WCF-API's verwijderen met een configurationName parameter

De WCF-API's die een configurationName parameter of parameter endpointConfigurationName accepteren, zijn verwijderd in WCF 8. Deze API's werden eerder gebruikt in .NET Framework om clientconfiguratieparameters te laden, zoals de Binding configuratie en de EndpointAddress details.

Versie geïntroduceerd

WCF-client 8.0 GA

Vorig gedrag

De verwijderde API's werden eerder onderdrukt uit IntelliSense-suggesties, maar projecten die ze hebben gecompileerd. Het gebruik van een van de verwijderde API's heeft geresulteerd in een PlatformNotSupportedException runtime.

Nieuw gedrag

De betrokken API's bestaan niet meer. Als u een upgrade uitvoert naar WCF 8 en uw project opnieuw compileert, mislukt dit.

Type wijziging die fouten veroorzaken

Deze wijziging kan van invloed zijn op de broncompatibiliteit.

Reden voor wijziging

De betrokken API's zijn nooit geïmplementeerd op .NET en alle aanroepen naar deze API's hebben eerder geresulteerd in een runtime-uitzondering. Daarom werd de beslissing genomen om ze volledig te verwijderen.
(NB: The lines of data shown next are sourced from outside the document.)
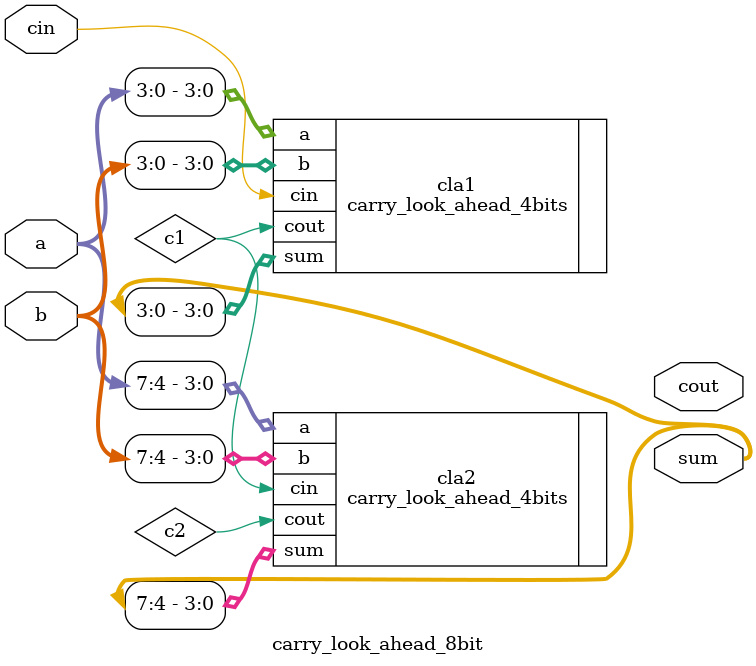
<source format=v>
`include "cla_4bit1.v"
module carry_look_ahead_8bit(a,b, cin, sum,cout);
input [7:0] a,b;
input cin;
output [7:0] sum;
output cout;
wire c1,c2,c3;
 
carry_look_ahead_4bits cla1 (.a(a[3:0]), .b(b[3:0]), .cin(cin), .sum(sum[3:0]), .cout(c1));
carry_look_ahead_4bits cla2 (.a(a[7:4]), .b(b[7:4]), .cin(c1), .sum(sum[7:4]), .cout(c2));

endmodule
 

</source>
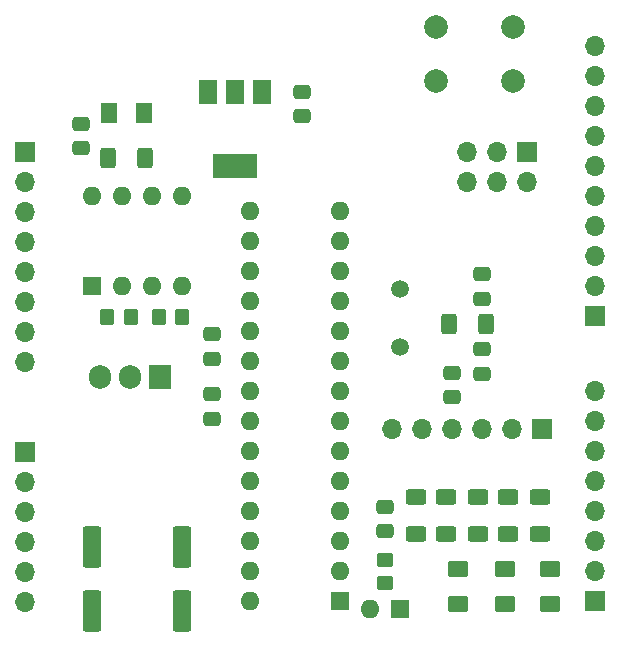
<source format=gts>
G04 #@! TF.GenerationSoftware,KiCad,Pcbnew,6.0.11-3.fc36*
G04 #@! TF.CreationDate,2023-05-11T19:02:21+09:00*
G04 #@! TF.ProjectId,Tetiduino,54657469-6475-4696-9e6f-2e6b69636164,rev?*
G04 #@! TF.SameCoordinates,Original*
G04 #@! TF.FileFunction,Soldermask,Top*
G04 #@! TF.FilePolarity,Negative*
%FSLAX46Y46*%
G04 Gerber Fmt 4.6, Leading zero omitted, Abs format (unit mm)*
G04 Created by KiCad (PCBNEW 6.0.11-3.fc36) date 2023-05-11 19:02:21*
%MOMM*%
%LPD*%
G01*
G04 APERTURE LIST*
G04 Aperture macros list*
%AMRoundRect*
0 Rectangle with rounded corners*
0 $1 Rounding radius*
0 $2 $3 $4 $5 $6 $7 $8 $9 X,Y pos of 4 corners*
0 Add a 4 corners polygon primitive as box body*
4,1,4,$2,$3,$4,$5,$6,$7,$8,$9,$2,$3,0*
0 Add four circle primitives for the rounded corners*
1,1,$1+$1,$2,$3*
1,1,$1+$1,$4,$5*
1,1,$1+$1,$6,$7*
1,1,$1+$1,$8,$9*
0 Add four rect primitives between the rounded corners*
20,1,$1+$1,$2,$3,$4,$5,0*
20,1,$1+$1,$4,$5,$6,$7,0*
20,1,$1+$1,$6,$7,$8,$9,0*
20,1,$1+$1,$8,$9,$2,$3,0*%
G04 Aperture macros list end*
%ADD10R,1.700000X1.700000*%
%ADD11O,1.700000X1.700000*%
%ADD12RoundRect,0.250000X-0.400000X-0.625000X0.400000X-0.625000X0.400000X0.625000X-0.400000X0.625000X0*%
%ADD13R,1.600000X1.600000*%
%ADD14O,1.600000X1.600000*%
%ADD15RoundRect,0.250000X-0.475000X0.337500X-0.475000X-0.337500X0.475000X-0.337500X0.475000X0.337500X0*%
%ADD16RoundRect,0.250000X-0.550000X1.500000X-0.550000X-1.500000X0.550000X-1.500000X0.550000X1.500000X0*%
%ADD17RoundRect,0.250000X0.475000X-0.337500X0.475000X0.337500X-0.475000X0.337500X-0.475000X-0.337500X0*%
%ADD18C,2.000000*%
%ADD19RoundRect,0.250001X-0.462499X-0.624999X0.462499X-0.624999X0.462499X0.624999X-0.462499X0.624999X0*%
%ADD20R,1.500000X2.000000*%
%ADD21R,3.800000X2.000000*%
%ADD22RoundRect,0.250001X0.624999X-0.462499X0.624999X0.462499X-0.624999X0.462499X-0.624999X-0.462499X0*%
%ADD23RoundRect,0.250000X-0.350000X-0.450000X0.350000X-0.450000X0.350000X0.450000X-0.350000X0.450000X0*%
%ADD24RoundRect,0.250000X-0.625000X0.400000X-0.625000X-0.400000X0.625000X-0.400000X0.625000X0.400000X0*%
%ADD25RoundRect,0.250000X0.450000X-0.350000X0.450000X0.350000X-0.450000X0.350000X-0.450000X-0.350000X0*%
%ADD26RoundRect,0.250000X0.400000X0.625000X-0.400000X0.625000X-0.400000X-0.625000X0.400000X-0.625000X0*%
%ADD27RoundRect,0.250000X0.625000X-0.400000X0.625000X0.400000X-0.625000X0.400000X-0.625000X-0.400000X0*%
%ADD28R,1.905000X2.000000*%
%ADD29O,1.905000X2.000000*%
%ADD30C,1.500000*%
G04 APERTURE END LIST*
D10*
X124460000Y-98440000D03*
D11*
X124460000Y-100980000D03*
X124460000Y-103520000D03*
X124460000Y-106060000D03*
X124460000Y-108600000D03*
X124460000Y-111140000D03*
X124460000Y-113680000D03*
X124460000Y-116220000D03*
D12*
X131520000Y-98997500D03*
X134620000Y-98997500D03*
D13*
X156210000Y-137160000D03*
D14*
X153670000Y-137160000D03*
D15*
X163195000Y-115167500D03*
X163195000Y-117242500D03*
X163195000Y-108817500D03*
X163195000Y-110892500D03*
D16*
X137805000Y-131920000D03*
X137805000Y-137320000D03*
D17*
X147955000Y-95420000D03*
X147955000Y-93345000D03*
X160665000Y-119230000D03*
X160665000Y-117155000D03*
D10*
X168250000Y-121945000D03*
D11*
X165710000Y-121945000D03*
X163170000Y-121945000D03*
X160630000Y-121945000D03*
X158090000Y-121945000D03*
X155550000Y-121945000D03*
D18*
X165810000Y-92420000D03*
X159310000Y-92420000D03*
X159310000Y-87920000D03*
X165810000Y-87920000D03*
D19*
X131582500Y-95187500D03*
X134557500Y-95187500D03*
D20*
X144540000Y-93370000D03*
D21*
X142240000Y-99670000D03*
D20*
X142240000Y-93370000D03*
X139940000Y-93370000D03*
D17*
X129260000Y-98130000D03*
X129260000Y-96055000D03*
D22*
X165100000Y-136727500D03*
X165100000Y-133752500D03*
D13*
X130185000Y-109845000D03*
D14*
X132725000Y-109845000D03*
X135265000Y-109845000D03*
X137805000Y-109845000D03*
X137805000Y-102225000D03*
X135265000Y-102225000D03*
X132725000Y-102225000D03*
X130185000Y-102225000D03*
D23*
X131444782Y-112405000D03*
X133444782Y-112405000D03*
D13*
X151120000Y-136515000D03*
D14*
X151120000Y-133975000D03*
X151120000Y-131435000D03*
X151120000Y-128895000D03*
X151120000Y-126355000D03*
X151120000Y-123815000D03*
X151120000Y-121275000D03*
X151120000Y-118735000D03*
X151120000Y-116195000D03*
X151120000Y-113655000D03*
X151120000Y-111115000D03*
X151120000Y-108575000D03*
X151120000Y-106035000D03*
X151120000Y-103495000D03*
X143500000Y-103495000D03*
X143500000Y-106035000D03*
X143500000Y-108575000D03*
X143500000Y-111115000D03*
X143500000Y-113655000D03*
X143500000Y-116195000D03*
X143500000Y-118735000D03*
X143500000Y-121275000D03*
X143500000Y-123815000D03*
X143500000Y-126355000D03*
X143500000Y-128895000D03*
X143500000Y-131435000D03*
X143500000Y-133975000D03*
X143500000Y-136515000D03*
D24*
X162865000Y-127710000D03*
X162865000Y-130810000D03*
X157620000Y-127710000D03*
X157620000Y-130810000D03*
X160160000Y-127710000D03*
X160160000Y-130810000D03*
D16*
X130175000Y-131920000D03*
X130175000Y-137320000D03*
D25*
X154940000Y-134985000D03*
X154940000Y-132985000D03*
D26*
X163475000Y-113030000D03*
X160375000Y-113030000D03*
D10*
X172720000Y-136510000D03*
D11*
X172720000Y-133970000D03*
X172720000Y-131430000D03*
X172720000Y-128890000D03*
X172720000Y-126350000D03*
X172720000Y-123810000D03*
X172720000Y-121270000D03*
X172720000Y-118730000D03*
D10*
X167005000Y-98425000D03*
D11*
X167005000Y-100965000D03*
X164465000Y-98425000D03*
X164465000Y-100965000D03*
X161925000Y-98425000D03*
X161925000Y-100965000D03*
D27*
X165405000Y-130810000D03*
X165405000Y-127710000D03*
D17*
X140335000Y-115972500D03*
X140335000Y-113897500D03*
D28*
X135890000Y-117475000D03*
D29*
X133350000Y-117475000D03*
X130810000Y-117475000D03*
D22*
X168910000Y-136727500D03*
X168910000Y-133752500D03*
D10*
X124460000Y-123825000D03*
D11*
X124460000Y-126365000D03*
X124460000Y-128905000D03*
X124460000Y-131445000D03*
X124460000Y-133985000D03*
X124460000Y-136525000D03*
D30*
X156210000Y-114935000D03*
X156210000Y-110055000D03*
D15*
X140335000Y-118977500D03*
X140335000Y-121052500D03*
D22*
X161125000Y-136742500D03*
X161125000Y-133767500D03*
D17*
X154940000Y-130577500D03*
X154940000Y-128502500D03*
D10*
X172695000Y-112365000D03*
D11*
X172695000Y-109825000D03*
X172695000Y-107285000D03*
X172695000Y-104745000D03*
X172695000Y-102205000D03*
X172695000Y-99665000D03*
X172695000Y-97125000D03*
X172695000Y-94585000D03*
X172695000Y-92045000D03*
X172695000Y-89505000D03*
D24*
X168110000Y-127710000D03*
X168110000Y-130810000D03*
D23*
X135795218Y-112405000D03*
X137795218Y-112405000D03*
M02*

</source>
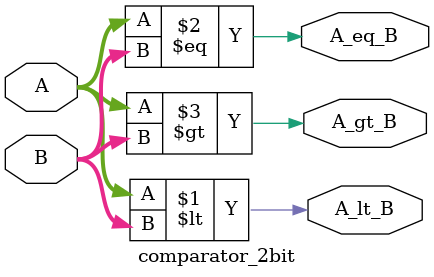
<source format=v>
module comparator_2bit(
    input [1:0] A, B,
    output A_lt_B,
    output A_eq_B,
    output A_gt_B
);

assign A_lt_B = (A < B);
assign A_eq_B = (A == B);
assign A_gt_B = (A > B);
endmodule
</source>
Verwijder het gebruik van de betreffende API's.

Als u een WCF-client gebruikt die is gegenereerd door het svcutil hulpprogramma van de .NET Framework SDK, bevat de gegenereerde client constructors die basisklasseconstructors aanroepen die zijn verwijderd. De basisklasse is ofwel ClientBase<TChannel> DuplexClientBase<TChannel>. De gegenereerde constructors waren onbruikbaar op .NET omdat ze hebben geresulteerd in een PlatformNotSupportedException gegenereerde fout.

  • Als u voor meerdere doelgroepen .NET Framework en .NET nog steeds deze gegenereerde constructors op .NET Framework gebruikt, moet u het gebruik voorwaardelijk compileren.
  • Als u deze constructors niet gebruikt, kunt u deze verwijderen uit de gegenereerde code. U kunt ook overwegen om de client opnieuw te genereren met behulp van dotnet-svcutil.